Monday, May 02, 2005

Whatever happened to students?

I've been away a good few weeks re-visiting my glory days by going back to my old university. Every day of my five years that I spent there would result in some form of drunken carnage that would live long in the memory. This was, after all, what university was about... For most it is the first time the umbilical cord is truly cut, the first time you can really experiment with whatever you want free from prying eyes and fears of disappointing loving family members.

This was not the case for me but, not wanting to miss out on anything, I pushed it just about as far as I could go, a continuation of the debauchery that blighted my young life. It was a great time - a stand alone point of my life where there were no real responsibilities, no-one to put ahead of my own selfish desire...

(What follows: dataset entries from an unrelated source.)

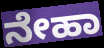
ನೇಹಾ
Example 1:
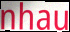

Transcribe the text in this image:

nhau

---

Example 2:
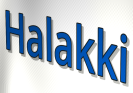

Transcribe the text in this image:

Halakki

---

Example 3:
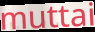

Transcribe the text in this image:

muttai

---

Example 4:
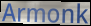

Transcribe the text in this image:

Armonk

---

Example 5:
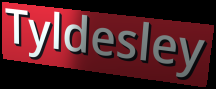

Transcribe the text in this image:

Tyldesley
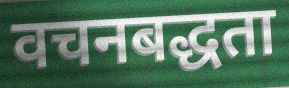
वचनबद्धता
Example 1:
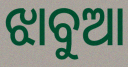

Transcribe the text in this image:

ଝାବୁଆ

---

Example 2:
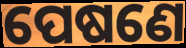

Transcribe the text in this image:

ପେଷଣେ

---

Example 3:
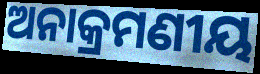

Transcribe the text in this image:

ଅନାକ୍ରମଣୀୟ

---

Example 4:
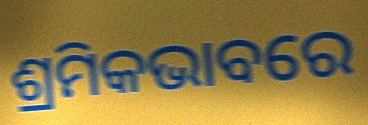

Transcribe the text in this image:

ଶ୍ରମିକଭାବରେ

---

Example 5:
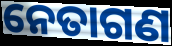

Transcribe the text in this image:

ନେତାଗଣ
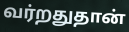
வர்றதுதான்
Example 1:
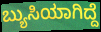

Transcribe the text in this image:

ಬ್ಯುಸಿಯಾಗಿದ್ದೆ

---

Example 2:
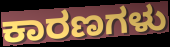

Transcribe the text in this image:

ಕಾರಣಗಳು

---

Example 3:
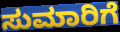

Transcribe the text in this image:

ಸುಮಾರಿಗೆ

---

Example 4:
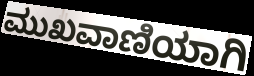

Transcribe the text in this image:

ಮುಖವಾಣಿಯಾಗಿ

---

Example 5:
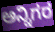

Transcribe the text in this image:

ಅನ್ನಿಗರ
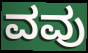
ವವು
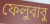
ফেলুবাবু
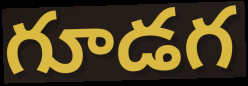
గూడగ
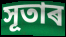
সূতাৰ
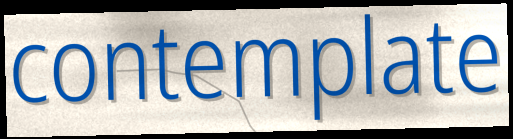
contemplate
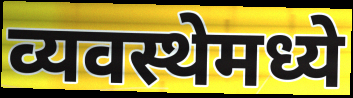
व्यवस्थेमध्ये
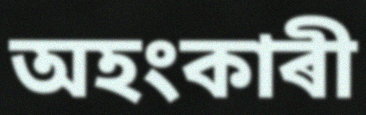
অহংকাৰী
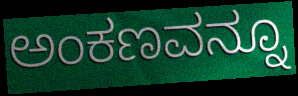
ಅಂಕಣವನ್ನೂ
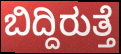
ಬಿದ್ದಿರುತ್ತೆ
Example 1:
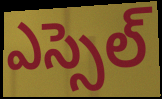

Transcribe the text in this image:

ఎస్సెల్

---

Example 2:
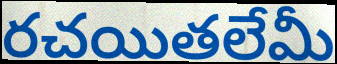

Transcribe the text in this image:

రచయితలేమీ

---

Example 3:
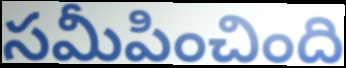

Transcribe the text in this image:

సమీపించింది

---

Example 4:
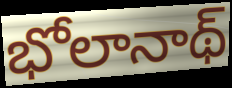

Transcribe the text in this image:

భోలానాథ్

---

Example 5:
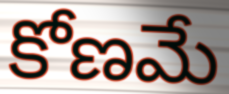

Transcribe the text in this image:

కోణమే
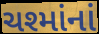
ચશ્માંનાં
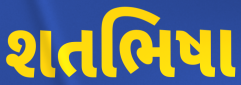
શતભિષા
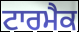
ਟਾਰਮੈਕ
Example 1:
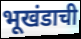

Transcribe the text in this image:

भूखंडाची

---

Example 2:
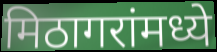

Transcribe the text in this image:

मिठागरांमध्ये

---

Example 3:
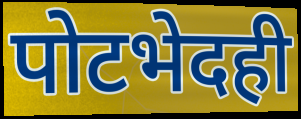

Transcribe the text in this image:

पोटभेदही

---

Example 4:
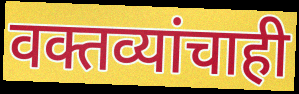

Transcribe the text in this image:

वक्तव्यांचाही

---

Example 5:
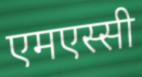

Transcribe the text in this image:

एमएस्सी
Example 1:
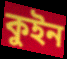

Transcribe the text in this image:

কুইন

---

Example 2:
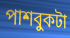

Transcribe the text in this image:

পাশবুকটা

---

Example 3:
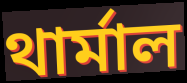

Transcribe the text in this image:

থার্মাল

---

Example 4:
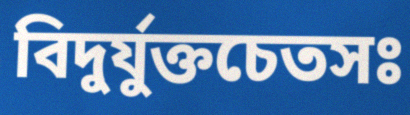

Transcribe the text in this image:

বিদুর্যুক্তচেতসঃ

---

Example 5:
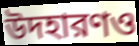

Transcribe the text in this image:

উদহারণও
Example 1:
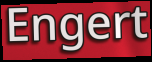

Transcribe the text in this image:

Engert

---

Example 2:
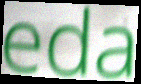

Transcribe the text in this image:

eda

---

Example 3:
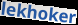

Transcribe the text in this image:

lekhoker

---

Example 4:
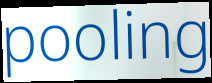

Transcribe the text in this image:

pooling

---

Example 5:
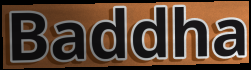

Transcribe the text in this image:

Baddha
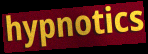
hypnotics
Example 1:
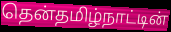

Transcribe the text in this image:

தென்தமிழ்நாட்டின்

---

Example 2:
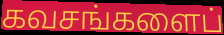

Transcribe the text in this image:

கவசங்களைப்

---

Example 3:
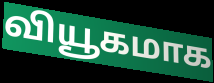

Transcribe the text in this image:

வியூகமாக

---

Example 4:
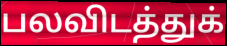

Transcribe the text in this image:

பலவிடத்துக்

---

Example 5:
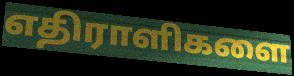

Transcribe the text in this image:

எதிராளிகளை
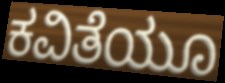
ಕವಿತೆಯೂ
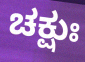
ಚಕ್ಷುಃ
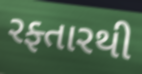
રફ્તારથી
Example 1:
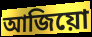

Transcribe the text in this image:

আজিয়ো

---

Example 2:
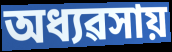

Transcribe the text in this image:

অধ্যৱসায়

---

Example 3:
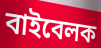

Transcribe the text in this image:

বাইবেলক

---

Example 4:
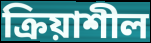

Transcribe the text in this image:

ক্ৰিয়াশীল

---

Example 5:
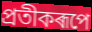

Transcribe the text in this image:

প্ৰতীকৰূপে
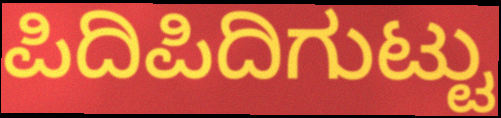
ಪಿದಿಪಿದಿಗುಟ್ಟು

It should have been nice to revisit this. Instead what I saw was disgusting... A sea of banality and mediocrity. A university populated by middle class students so desperate to impress with faux home county voices and sensible haircuts. Even those that touched upon being different or individual did so in a way that appeared to me to be some kind of parody, like the characters in the young ones made real. It was awful.

Attempting to make the worst of a bad situation I tried to cajole and coax these greenhorns, to explain stories of a past when students actually did things. when mayhem did not equate to having your first pint at three in the afternoon. Their eyes glazed over, I don't think they understood.

I continued to try through my time there, managing to spark a few incidents but nothing like the days of old. Why such a spectacular fall from grace? Because of student loans. I, like so many others, had to return home from university in thousands of pounds of debt only to walk straight back into the same shitty job I had before I went away, now with the added indiginity of seeing the idiots who stuck around and didn't get an education zooming past me in beemers boasting about their 40k a year incomes. The young people I work with now tell me only a chump would go to university. Despite the good times, on reflection they may be right.

Working class people are taking this advice to heart, staying away from higher education. This in turn is leading to the student bodies of such institutions to become boring, bland and ultimately self-satisfied. My year was the first year that it was a loan. We didn't really look forward. We just took the loan,the overdraft and the credit card and didn't say anything. Since that experimental year people have learnt the hard way not to bother.

Not that you don't get personalities in the upper classes you understand. But put purely middle class people together and there is no reason for them to get up to anything, no-one to lead them down roads they have never previously explored.

The knock-on effect it has had on the student movement as a political force is evident as well. NUS is at an all time low, ridden with petty, self important, bickering imbeciles. It acheives nothing for its members, and dedicates way too much of its time to national issues it can't change because it echoes the debating teams they all used to be on back when they were at their private schools.

1 Comments:

Anonymous Anonymous said...

Ah, the good old days of grants,sit-ins and beer at 13p a pint!